Dr. Noelle Beckman Explores Changing Seed Dispersal

By Joe Shope | February 22, 2022
Dr. Noelle Beckman
Dr. Noelle Beckman leads an NSF-funded, multi-institution effort aimed at investigating the
evolution of the high diversity of chemical compounds found in plants

Plants can simply drop their seeds or release them to the wind or a nearby stream. But those with fleshy fruits provide food to animals that carry the seeds in their digestive tracts and deposit them.

However, insects and plant pathogens are also drawn to the fruit, but they consume and kill the seeds.

Utah State University ecologists, along with colleagues at Virginia Tech and Loyola University, hypothesize these varied interactions are driving the evolution of the high diversity of chemical compounds found in plants.

“One small plant tissue sample may contain thousands of plant compounds,” says Noelle Beckman, assistant professor in Utah State’s Department of Biology and the USU Ecology Center. “A complex combination of processes explains and affects this biodiversity.”

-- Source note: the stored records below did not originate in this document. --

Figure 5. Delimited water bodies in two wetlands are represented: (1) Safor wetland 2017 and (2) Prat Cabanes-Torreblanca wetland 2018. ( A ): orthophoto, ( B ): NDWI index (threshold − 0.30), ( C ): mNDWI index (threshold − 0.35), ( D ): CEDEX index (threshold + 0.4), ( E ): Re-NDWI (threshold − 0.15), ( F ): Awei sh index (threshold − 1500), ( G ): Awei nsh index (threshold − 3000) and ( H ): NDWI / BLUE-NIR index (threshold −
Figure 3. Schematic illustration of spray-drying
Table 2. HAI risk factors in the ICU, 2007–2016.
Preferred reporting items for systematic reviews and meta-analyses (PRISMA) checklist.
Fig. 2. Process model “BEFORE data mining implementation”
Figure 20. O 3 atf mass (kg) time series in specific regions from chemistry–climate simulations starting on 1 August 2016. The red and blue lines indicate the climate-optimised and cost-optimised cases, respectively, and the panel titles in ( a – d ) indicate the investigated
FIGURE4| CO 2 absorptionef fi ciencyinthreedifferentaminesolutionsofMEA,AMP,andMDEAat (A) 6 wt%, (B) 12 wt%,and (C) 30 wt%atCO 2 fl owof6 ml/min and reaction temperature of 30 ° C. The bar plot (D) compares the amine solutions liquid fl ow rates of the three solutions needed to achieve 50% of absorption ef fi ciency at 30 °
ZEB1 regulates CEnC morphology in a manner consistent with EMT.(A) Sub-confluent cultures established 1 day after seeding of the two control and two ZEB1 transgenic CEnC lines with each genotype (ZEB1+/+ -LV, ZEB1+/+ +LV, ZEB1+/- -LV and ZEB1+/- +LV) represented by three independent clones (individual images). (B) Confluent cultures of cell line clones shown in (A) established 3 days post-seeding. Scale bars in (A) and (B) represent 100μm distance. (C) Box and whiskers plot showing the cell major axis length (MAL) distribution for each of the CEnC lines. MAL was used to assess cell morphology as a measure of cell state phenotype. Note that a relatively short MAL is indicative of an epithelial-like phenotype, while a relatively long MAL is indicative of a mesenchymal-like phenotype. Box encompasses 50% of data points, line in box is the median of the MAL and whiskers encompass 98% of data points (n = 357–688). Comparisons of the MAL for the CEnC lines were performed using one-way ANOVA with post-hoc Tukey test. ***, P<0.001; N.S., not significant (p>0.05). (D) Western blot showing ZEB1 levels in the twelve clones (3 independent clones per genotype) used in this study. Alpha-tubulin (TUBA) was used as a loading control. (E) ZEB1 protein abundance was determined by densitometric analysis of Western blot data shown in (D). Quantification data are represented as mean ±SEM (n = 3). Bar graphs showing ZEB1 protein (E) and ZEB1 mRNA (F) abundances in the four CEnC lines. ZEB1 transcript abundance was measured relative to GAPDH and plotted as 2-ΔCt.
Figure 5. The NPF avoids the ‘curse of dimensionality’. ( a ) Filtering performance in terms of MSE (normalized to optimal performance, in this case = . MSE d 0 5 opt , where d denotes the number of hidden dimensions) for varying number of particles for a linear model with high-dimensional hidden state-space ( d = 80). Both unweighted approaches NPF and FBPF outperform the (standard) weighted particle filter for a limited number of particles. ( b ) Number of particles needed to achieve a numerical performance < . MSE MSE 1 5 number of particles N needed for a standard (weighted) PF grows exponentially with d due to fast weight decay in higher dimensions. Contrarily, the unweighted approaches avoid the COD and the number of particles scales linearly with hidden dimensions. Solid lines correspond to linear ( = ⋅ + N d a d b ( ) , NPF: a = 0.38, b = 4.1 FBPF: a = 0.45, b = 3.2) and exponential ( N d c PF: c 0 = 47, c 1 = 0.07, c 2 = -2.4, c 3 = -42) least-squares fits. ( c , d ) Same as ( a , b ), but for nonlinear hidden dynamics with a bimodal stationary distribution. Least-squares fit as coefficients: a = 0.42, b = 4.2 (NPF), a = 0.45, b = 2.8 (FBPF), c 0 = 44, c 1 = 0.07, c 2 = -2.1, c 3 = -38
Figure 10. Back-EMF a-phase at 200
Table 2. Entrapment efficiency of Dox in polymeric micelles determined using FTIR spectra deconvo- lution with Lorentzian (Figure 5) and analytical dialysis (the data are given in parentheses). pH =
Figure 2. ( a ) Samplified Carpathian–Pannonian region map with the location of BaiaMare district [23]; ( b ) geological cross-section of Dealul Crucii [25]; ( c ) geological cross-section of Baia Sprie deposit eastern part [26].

Dr. Beckman is the lead principal investigator for the multi-institution effort, which is supported by National Research Foundation grants totaling more than $1.5 million. Much of her lab’s research depends on data collected from Panama’s Barro Colorado Island, site of the century-old Smithsonian Tropical Research Institute. Situated on the man-made Gatun Lake in the middle of the Panama Canal, the site is one of the most intensely studied topical forest systems in the world.